(INPUT RECORDS)

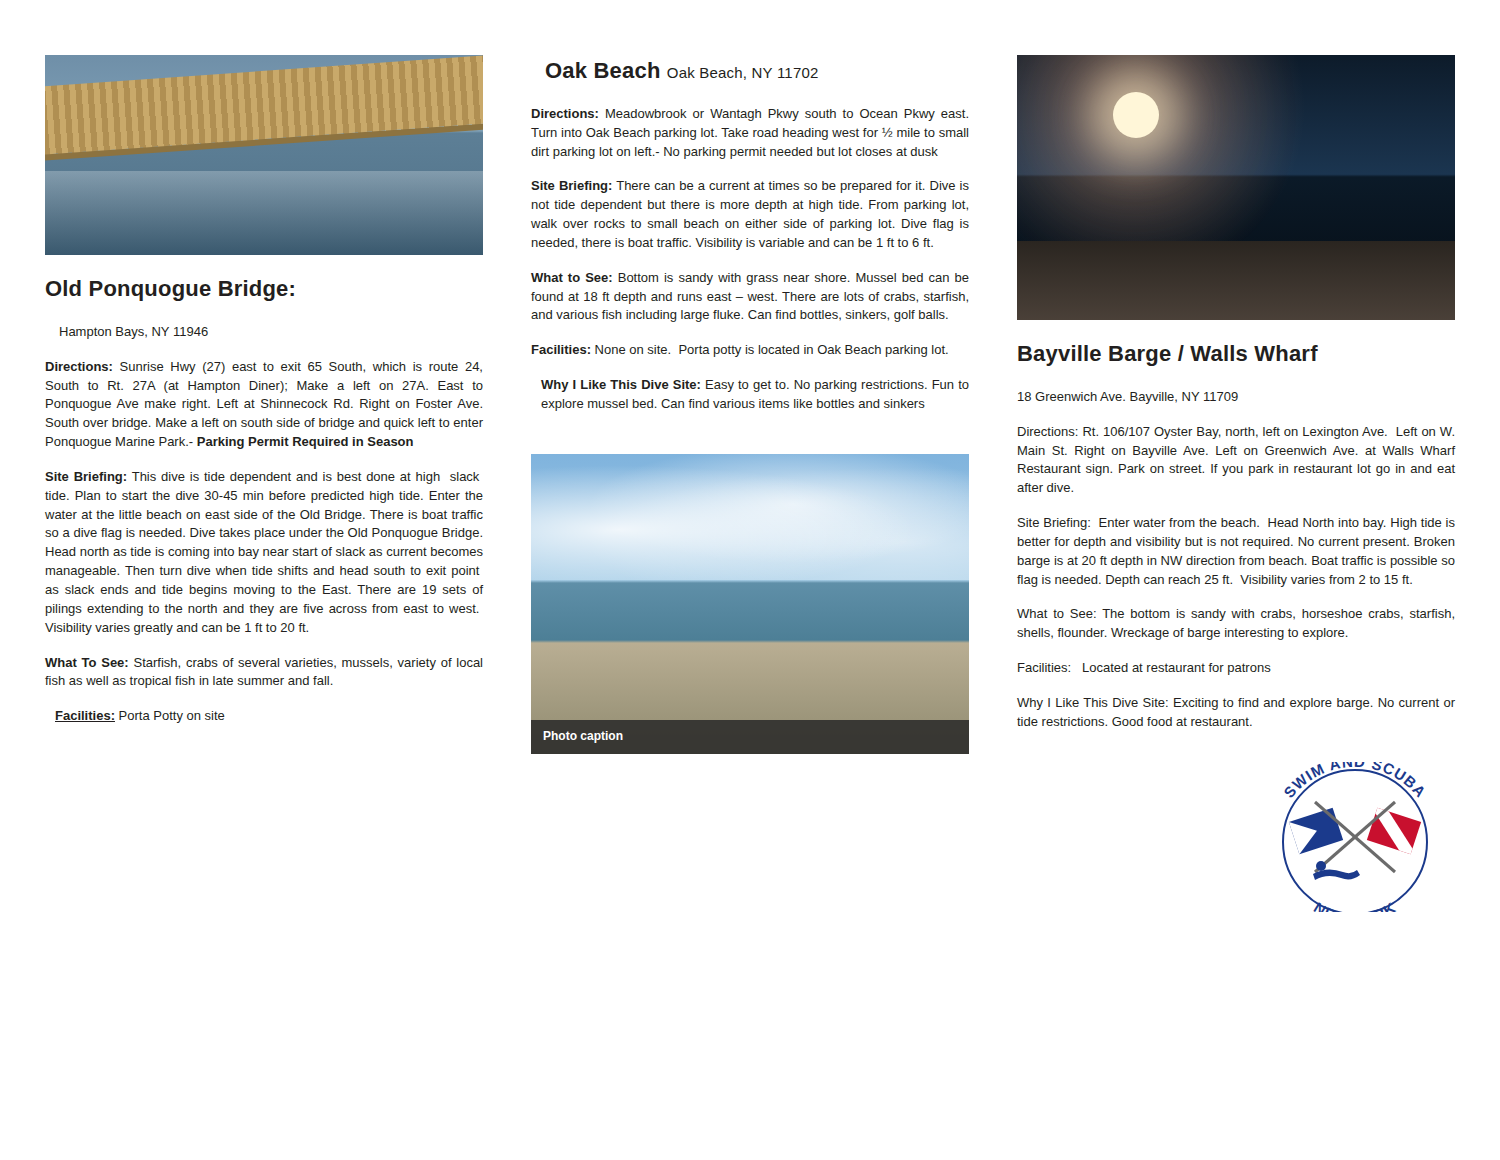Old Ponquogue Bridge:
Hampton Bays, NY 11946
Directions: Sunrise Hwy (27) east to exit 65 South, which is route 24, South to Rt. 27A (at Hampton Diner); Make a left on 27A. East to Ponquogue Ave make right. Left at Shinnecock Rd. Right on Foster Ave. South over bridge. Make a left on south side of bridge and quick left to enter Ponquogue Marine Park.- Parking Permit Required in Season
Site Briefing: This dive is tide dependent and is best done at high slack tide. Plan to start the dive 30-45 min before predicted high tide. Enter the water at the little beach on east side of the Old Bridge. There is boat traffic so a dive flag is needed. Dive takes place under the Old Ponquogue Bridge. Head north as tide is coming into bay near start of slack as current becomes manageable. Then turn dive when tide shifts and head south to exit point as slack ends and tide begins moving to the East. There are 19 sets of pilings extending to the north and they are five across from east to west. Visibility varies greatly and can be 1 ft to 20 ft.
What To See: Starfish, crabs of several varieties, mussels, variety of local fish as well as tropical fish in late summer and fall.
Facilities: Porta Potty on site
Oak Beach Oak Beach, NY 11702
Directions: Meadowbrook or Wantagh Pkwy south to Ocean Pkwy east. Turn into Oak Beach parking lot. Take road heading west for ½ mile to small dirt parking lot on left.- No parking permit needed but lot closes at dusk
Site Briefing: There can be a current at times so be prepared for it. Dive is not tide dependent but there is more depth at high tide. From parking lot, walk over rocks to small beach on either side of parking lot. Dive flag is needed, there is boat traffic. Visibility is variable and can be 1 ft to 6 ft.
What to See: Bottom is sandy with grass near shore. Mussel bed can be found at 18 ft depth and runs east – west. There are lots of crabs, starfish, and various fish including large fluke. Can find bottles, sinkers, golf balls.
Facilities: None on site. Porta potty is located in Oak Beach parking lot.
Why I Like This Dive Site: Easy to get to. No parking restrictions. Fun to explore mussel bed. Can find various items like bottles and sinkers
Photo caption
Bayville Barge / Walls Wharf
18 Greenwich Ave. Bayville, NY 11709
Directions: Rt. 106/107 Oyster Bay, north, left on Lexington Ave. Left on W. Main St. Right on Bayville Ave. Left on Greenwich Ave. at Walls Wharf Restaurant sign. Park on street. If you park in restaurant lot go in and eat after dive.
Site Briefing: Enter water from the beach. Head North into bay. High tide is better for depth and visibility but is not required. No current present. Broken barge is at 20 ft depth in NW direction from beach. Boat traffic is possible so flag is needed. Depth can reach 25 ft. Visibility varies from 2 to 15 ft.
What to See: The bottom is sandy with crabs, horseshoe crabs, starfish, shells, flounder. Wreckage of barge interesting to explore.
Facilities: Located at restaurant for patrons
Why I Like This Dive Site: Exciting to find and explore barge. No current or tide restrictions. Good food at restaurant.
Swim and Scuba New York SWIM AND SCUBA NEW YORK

(End INPUT RECORDS)

### PROBLEM DESCRIPTION
Report all lines above with "Wharf".

### EXERCISE ANSWER
Bayville Barge / Walls Wharf
Directions: Rt. 106/107 Oyster Bay, north, left on Lexington Ave. Left on W. Main St. Right on Bayville Ave. Left on Greenwich Ave. at Walls Wharf Restaurant sign. Park on street. If you park in restaurant lot go in and eat after dive.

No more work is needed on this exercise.